Ninguém responde a essa indagação básica, aparentemente simplória, mas de profunda reflexão. Faltam apenas dois dias para o período das convenções que vão definir candidatos a prefeito e vereadores, mas ninguém discute, comenta ou especula sobre a vida do PMDB, partido que mandou no Maranhão desde a volta da democracia no governo Sarney.

Ainda nem se completaram dois anos da eleição de 2014 em que o ex-juiz federal Flávio Dino passou uma “tratorada” sobre a estrutura sarneísta, criada em 1965 e mantida sob controle rígido até 31 de dezembro de 2014, quando o substituto de Roseana Sarney, deputado Arnaldo Melo terminou os últimos dois meses do governo peemedebista. O nacionalmente conhecido “Grupo Sarney” entrou em estado comatoso.

E 2016 é marcante para Flávio Dino reforçar as estacas de seu projeto de poder, elegendo o maior número de prefeitos, inclusive o da capital, nos principais centros e assumir o comando das eleições de 2018. Mas para isso é preciso mostrar resultado de seu mandato de “Mudança”, aproveitando o desmonte do esquema sarneísta.
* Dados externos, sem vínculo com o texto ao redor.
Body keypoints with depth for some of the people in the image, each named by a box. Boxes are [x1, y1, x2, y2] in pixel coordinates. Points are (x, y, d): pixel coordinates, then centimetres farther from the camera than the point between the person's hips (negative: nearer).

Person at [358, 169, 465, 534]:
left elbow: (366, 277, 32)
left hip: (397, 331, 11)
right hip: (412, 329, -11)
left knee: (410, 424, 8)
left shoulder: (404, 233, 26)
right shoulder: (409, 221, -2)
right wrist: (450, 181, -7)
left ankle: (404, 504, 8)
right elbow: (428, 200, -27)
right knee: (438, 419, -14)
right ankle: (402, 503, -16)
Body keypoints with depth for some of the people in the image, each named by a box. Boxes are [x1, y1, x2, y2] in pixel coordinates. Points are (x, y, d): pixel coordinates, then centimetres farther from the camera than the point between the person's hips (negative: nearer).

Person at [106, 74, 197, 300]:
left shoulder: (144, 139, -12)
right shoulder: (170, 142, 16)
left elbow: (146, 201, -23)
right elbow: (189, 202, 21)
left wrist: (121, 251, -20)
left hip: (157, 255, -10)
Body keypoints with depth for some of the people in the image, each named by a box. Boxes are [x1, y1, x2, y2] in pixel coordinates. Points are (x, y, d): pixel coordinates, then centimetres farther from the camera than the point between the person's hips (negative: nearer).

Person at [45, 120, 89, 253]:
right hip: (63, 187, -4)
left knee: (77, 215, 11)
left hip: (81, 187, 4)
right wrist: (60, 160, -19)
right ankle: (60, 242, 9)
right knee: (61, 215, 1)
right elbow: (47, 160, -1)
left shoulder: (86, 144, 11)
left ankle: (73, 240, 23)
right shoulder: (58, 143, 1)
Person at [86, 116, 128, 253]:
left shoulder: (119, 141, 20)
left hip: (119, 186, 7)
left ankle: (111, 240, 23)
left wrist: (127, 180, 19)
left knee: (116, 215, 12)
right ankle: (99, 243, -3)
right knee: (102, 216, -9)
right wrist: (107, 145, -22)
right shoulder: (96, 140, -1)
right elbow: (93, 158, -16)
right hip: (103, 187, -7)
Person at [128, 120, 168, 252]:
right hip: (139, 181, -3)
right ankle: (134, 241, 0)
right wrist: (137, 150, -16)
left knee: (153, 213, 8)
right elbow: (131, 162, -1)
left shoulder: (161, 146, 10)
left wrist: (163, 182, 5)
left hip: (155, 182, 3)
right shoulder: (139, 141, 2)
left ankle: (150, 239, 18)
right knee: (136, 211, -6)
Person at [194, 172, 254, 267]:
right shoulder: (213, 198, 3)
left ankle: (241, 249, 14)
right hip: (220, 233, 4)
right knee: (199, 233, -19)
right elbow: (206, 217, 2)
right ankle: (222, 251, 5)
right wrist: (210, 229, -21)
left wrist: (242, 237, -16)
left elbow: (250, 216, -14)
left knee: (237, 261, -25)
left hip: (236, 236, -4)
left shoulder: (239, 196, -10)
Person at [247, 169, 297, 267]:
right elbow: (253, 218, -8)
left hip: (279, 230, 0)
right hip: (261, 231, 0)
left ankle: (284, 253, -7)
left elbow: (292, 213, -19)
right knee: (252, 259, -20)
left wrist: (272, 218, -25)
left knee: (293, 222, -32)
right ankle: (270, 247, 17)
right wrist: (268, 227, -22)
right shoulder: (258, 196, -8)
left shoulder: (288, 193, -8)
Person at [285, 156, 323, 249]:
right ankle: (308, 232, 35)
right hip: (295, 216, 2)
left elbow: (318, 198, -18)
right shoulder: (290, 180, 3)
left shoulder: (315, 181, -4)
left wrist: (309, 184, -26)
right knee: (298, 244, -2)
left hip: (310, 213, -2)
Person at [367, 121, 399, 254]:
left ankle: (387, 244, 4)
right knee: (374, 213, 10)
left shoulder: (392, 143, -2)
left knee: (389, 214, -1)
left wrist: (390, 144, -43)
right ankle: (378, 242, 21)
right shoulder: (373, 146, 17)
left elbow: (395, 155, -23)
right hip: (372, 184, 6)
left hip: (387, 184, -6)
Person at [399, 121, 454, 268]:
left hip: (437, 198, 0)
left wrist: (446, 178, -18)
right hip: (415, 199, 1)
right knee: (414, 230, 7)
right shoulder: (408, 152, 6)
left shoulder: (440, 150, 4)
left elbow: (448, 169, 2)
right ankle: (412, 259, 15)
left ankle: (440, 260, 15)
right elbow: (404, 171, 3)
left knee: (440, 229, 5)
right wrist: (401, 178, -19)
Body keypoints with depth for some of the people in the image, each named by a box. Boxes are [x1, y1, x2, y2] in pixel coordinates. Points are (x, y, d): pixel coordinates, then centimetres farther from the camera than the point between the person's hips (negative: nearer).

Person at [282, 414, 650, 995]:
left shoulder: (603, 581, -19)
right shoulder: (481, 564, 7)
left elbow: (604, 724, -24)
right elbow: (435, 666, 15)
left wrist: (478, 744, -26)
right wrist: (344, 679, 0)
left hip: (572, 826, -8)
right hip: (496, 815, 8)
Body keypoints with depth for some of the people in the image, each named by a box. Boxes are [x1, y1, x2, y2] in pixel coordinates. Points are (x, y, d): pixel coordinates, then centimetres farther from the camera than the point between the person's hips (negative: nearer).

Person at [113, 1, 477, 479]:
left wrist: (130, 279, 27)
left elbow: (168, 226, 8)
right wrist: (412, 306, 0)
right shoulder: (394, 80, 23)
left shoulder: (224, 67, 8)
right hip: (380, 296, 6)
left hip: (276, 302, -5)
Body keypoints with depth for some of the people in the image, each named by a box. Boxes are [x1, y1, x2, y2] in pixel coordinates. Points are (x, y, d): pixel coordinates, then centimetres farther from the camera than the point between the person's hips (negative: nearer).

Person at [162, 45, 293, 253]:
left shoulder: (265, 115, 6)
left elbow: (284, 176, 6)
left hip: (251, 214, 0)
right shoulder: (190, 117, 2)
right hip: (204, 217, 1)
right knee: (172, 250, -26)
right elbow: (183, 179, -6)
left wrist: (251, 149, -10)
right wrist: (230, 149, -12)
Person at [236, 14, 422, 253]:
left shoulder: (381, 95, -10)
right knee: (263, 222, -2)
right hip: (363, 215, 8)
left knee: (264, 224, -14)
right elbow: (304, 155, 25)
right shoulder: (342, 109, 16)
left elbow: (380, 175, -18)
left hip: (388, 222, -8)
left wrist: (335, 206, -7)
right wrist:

Hoje suas lideranças estão resumidas no deputado Adriano Sarney, o ex-deputado Ricardo Murad, o empresário Edinho Lobão e o ministro Sarney Filho.

A oligarquia virou pó. José Sarney tem 86 anos – sem mandato, enquanto João Alberto e Edison Lobão, os dois senadores do grupo, estão idosos com mais de 80 e chegando para o fim do mandato. Em 2018 dificilmente retornarão ao Congresso. Sarney Filho está no sétimo mandato de deputado e Roseana nunca mais falou de política. Resta a Flávio Dino, se quiser ocupar o vácuo, fazer quatro anos de governo que repercuta positivamente dentro e fora do Maranhão. Espaço existe. Resta saber se em meio à crise, ele chegará inteiro no fim da jornada.